Description
Is there an existing issue for this?
- I have searched the existing issues
Feature description
After the most recent batch of performance fixes, discovery jobs which pull metrics from large AWS environments have very reasonable resource utilization 🎉 . The currently limitation which can still cause longer scrape times is that all ListMetrics
calls must complete before any GetMetricData
calls are made. Since the APIs have independent rate limits (ListMetrics
is 25 TPS and GetMetricData
is ~50 TPS) we can safely start calling GetMetricData
before ListMetrics
completes.
I think the most idiomatic go way of going about this is via introducing channels to runDiscoveryJob
. The current challenge with doing this is the current code is really complex and relatively untestable. I think before doing this it needs to be refactored it to dramatically reduce the risk of such an impactful change. I would like to start by decomposing the main steps of runDiscoveryJob
in to smaller composable/testable "dataflows" listed below
- GetResources
- ListMetrics
- AssociateMetricsToResources
- GetMetricData
At this point we should have the ability to have solid test coverage across the complex logic used by each flow and that runDiscoveryJob
is going to flow the data appropriately.

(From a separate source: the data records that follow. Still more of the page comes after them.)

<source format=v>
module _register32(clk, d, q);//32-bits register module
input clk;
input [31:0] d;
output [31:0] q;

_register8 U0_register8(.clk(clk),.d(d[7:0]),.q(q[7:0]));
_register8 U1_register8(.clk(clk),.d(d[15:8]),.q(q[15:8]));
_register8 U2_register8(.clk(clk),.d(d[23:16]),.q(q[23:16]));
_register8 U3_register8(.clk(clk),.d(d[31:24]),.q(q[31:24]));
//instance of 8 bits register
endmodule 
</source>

After this introducing channels should hopefully be as simple as introducing a new strategy for how runDiscoveryJob
composes the flow of data which can be gated behind a feature flag. This level of decoupling will make it much easier to to test the complex test cases channels require like shutdown, and error propagation.
If this pattern works out well it I think it should be adaptable to reduce the amount of code copy CustomNamespace require. A CustomNamespace job should be a composition of the ListMetrics
and GetMetricData
dataflows.
What might the configuration look like?
Ideally, no configuration changes are required